Benim ustam sanıldığı gibi Bob Dylan değil, Leonard Cohen'dir. Memur çocuğuyum ama Allah razı olsun, ailem beni zar zor Ankara Koleji'ne gönderdi. Öğrendiğimiz İngilizceyle, Cohen şarkılarını çözmeye başladım. Müthiş bir derinlik ve derinliğe anlamı ve içeriği bozmadan giydirilmiş müthiş kafiyeler... Çok etkilendim ve çok şey öğrendim.”

LEYLA'YA BAŞKA TÜRLÜ BAKMAK

“Önce Leyla'dan geçme faslında oluyorsun.
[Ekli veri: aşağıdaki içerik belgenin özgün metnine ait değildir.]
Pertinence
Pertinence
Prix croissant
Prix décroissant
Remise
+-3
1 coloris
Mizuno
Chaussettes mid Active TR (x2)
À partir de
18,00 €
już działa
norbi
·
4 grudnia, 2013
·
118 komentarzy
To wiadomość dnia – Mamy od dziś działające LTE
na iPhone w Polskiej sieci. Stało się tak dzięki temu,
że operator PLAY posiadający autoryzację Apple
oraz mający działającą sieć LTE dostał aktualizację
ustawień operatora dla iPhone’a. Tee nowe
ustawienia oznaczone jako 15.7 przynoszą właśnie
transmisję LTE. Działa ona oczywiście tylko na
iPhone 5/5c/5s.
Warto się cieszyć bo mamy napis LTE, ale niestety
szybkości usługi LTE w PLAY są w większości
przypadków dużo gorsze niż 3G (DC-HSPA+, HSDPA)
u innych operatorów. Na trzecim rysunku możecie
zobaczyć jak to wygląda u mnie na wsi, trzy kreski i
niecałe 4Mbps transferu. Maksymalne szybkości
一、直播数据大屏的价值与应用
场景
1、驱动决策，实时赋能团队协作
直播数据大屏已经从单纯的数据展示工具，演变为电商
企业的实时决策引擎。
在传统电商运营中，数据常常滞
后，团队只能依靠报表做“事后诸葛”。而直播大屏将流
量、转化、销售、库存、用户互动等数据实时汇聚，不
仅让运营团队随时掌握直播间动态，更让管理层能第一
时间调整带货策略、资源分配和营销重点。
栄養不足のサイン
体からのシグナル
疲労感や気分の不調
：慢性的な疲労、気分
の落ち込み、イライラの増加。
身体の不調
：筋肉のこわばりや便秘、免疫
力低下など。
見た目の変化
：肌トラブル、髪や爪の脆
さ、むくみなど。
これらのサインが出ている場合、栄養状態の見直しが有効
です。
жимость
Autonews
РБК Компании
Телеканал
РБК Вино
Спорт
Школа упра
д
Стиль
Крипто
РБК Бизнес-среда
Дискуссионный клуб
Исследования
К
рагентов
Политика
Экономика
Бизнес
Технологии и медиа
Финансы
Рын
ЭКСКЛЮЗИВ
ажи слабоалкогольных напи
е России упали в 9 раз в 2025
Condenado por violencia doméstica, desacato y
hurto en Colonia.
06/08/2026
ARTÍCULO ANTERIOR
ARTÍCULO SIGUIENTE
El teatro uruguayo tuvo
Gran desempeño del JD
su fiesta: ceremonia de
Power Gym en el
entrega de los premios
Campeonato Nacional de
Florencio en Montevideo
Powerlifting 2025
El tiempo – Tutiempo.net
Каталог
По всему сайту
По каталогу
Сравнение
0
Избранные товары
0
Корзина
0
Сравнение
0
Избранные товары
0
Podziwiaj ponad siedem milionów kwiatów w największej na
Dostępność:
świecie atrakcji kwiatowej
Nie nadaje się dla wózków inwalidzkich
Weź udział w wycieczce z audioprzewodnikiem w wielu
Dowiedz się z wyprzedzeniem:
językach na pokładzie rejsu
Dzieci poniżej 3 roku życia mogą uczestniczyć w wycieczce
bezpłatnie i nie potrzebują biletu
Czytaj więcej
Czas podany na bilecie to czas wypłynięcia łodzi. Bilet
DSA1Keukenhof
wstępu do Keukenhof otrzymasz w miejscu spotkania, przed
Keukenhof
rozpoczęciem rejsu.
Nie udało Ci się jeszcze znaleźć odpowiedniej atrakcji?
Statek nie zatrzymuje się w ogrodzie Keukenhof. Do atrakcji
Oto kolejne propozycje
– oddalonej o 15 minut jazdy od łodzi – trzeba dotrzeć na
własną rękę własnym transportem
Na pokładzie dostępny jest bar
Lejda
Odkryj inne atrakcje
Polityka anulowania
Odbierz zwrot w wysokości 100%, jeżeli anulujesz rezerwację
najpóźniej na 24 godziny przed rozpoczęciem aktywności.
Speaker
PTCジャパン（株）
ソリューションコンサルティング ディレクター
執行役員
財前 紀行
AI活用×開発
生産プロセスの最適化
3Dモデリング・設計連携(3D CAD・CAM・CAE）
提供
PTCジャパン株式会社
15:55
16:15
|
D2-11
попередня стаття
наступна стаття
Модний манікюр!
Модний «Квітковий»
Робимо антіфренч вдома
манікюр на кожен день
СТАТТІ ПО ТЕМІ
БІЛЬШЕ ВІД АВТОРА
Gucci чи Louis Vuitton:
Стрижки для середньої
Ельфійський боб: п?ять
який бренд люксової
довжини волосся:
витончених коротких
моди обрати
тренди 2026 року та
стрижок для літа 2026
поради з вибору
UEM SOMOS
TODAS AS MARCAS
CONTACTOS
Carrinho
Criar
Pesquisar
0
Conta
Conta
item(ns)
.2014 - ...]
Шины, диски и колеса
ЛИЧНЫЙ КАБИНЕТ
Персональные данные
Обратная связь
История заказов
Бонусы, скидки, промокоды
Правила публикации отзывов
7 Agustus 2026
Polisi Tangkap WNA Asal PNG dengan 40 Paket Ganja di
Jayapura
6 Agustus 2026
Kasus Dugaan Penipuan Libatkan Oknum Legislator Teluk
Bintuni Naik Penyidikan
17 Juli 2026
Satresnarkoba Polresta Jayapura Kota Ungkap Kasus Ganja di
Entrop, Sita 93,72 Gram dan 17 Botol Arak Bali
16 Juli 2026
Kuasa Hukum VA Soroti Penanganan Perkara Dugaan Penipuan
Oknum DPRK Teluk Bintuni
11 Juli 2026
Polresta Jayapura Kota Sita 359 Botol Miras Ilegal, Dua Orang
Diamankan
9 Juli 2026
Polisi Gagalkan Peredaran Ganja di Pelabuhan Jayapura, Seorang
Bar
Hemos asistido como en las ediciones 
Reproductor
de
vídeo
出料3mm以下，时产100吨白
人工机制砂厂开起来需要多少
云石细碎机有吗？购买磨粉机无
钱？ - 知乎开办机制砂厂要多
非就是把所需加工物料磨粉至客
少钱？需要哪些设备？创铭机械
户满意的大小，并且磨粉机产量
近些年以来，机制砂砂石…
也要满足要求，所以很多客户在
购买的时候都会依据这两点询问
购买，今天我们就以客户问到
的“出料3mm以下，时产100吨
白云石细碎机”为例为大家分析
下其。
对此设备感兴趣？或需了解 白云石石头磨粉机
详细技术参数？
Sonra Mevla'dan tekrar Leyla'ya geçiyorsun. Fakat Mevla'dan sonra Leyla'ya bakışın başka oluyor. Oradaki nefs, hayvani kısım seksi aşk zannetme durumu bitiyor. Bu sefer kadına çok başka bir gözle kıymet veriyorsun... Benim mecazi aşk dediğim bölüm bitiyor. Bittikten sonra da aşkın üstünü kaplıyor, koruyor o sevgi. Ve daha iyi oturtuyorsun her şeyi... İnsanları kırmamaya, gönül kırmamaya gayret ediyorsun. Leyla'da kaldık şimdilik, ama Mevla'yla da aram iyidir hamdolsun.”